→ YOUR TASK: Please copy every one of the rows below line for line, changing nothing.

→ THE INPUT:
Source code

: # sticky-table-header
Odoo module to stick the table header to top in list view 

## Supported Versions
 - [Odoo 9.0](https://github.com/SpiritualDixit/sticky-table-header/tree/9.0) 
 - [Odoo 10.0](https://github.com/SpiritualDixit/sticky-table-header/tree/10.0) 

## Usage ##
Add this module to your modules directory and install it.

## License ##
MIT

→ FINISHED TASK:
Source code

: # sticky-table-header
Odoo module to stick the table header to top in list view 

## Supported Versions
 - [Odoo 9.0](https://github.com/SpiritualDixit/sticky-table-header/tree/9.0) 
 - [Odoo 10.0](https://github.com/SpiritualDixit/sticky-table-header/tree/10.0) 

## Usage ##
Add this module to your modules directory and install it.

## License ##
MIT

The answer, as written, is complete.